4 quirky ways to kick-start saving
Your friends might say 'You do what?!' when they hear about these saving strategies.
This post comes from Kentin Waits at partner blog Wise Bread.
Starting a savings plan can be fraught with stress and anxiety. People worry about not saving enough, not being consistent, giving in to spending temptations, and not knowing how to invest what they save. The whole enterprise is enough to leave some people stuck in a chronic state of analysis paralysis.
For beginners, the best approach is to make saving less work and more experimental. Dip your toes in the water by trying some unorthodox methods of spending less and saving more money. Granted, these ideas might not fully fund that retirement plan or turn your job into just a 9-to-5 hobby, but they might make saving more fun and pave the way to more serious strategies. (See also: "5 easy ways to add $50 to your pocket.")
Choose a denomination. How many quarters pass through our fingers in a year? How many $5 bills do we touch in a lifetime? What if we decided to eliminate one denomination of currency from our consumer lives and made a silent promise to never spend it?
Experiment with how this would work for quarters (no more quarters for vending machines, no more quarters for parking meters, only the nickel slots in Vegas, etc). Save them all in a big Mason jar and count how much money you accumulate each month. Or, go big. Make fives your target. Over time, those Lincolns would surely become synonymous with saving, and pocketing them would become second nature. (Post continues below.)

════════

=== What to produce ===
Copy the stretch from "Choose a denomination." through "(Post continues below.)" in the post on saving above, word for word.

=== Dataset entries ===

════════

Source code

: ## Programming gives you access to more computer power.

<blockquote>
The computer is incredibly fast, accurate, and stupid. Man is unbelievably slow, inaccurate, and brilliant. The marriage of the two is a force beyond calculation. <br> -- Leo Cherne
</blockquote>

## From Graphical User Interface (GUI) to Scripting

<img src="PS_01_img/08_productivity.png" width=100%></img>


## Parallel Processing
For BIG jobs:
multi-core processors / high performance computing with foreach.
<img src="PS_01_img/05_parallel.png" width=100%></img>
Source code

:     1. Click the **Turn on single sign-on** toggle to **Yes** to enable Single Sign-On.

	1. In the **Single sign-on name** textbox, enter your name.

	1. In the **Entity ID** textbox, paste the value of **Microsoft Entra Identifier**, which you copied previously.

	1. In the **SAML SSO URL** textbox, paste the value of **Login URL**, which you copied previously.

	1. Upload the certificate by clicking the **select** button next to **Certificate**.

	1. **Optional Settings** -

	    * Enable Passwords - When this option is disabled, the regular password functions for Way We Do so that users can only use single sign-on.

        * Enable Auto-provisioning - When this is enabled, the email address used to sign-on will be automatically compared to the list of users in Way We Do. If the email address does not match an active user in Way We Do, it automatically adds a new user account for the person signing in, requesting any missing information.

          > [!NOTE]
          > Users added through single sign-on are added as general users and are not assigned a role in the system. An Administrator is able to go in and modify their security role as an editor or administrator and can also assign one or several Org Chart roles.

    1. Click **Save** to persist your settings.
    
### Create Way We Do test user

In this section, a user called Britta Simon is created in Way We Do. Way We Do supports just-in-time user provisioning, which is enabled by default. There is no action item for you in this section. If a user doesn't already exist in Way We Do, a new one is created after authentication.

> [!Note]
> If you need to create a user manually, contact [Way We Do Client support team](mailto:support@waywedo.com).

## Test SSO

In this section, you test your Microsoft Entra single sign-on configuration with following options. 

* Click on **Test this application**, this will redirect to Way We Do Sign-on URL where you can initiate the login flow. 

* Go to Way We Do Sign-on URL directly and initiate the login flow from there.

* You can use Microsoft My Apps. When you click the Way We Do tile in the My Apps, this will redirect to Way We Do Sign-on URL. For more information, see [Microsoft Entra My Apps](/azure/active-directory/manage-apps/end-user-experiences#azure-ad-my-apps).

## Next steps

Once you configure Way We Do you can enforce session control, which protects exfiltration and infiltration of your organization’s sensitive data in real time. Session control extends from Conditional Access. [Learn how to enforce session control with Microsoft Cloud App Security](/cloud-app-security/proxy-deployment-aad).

════════

=== Solution to this problem ===
Choose a denomination. How many quarters pass through our fingers in a year? How many $5 bills do we touch in a lifetime? What if we decided to eliminate one denomination of currency from our consumer lives and made a silent promise to never spend it?
Experiment with how this would work for quarters (no more quarters for vending machines, no more quarters for parking meters, only the nickel slots in Vegas, etc). Save them all in a big Mason jar and count how much money you accumulate each month. Or, go big. Make fives your target. Over time, those Lincolns would surely become synonymous with saving, and pocketing them would become second nature. (Post continues below.)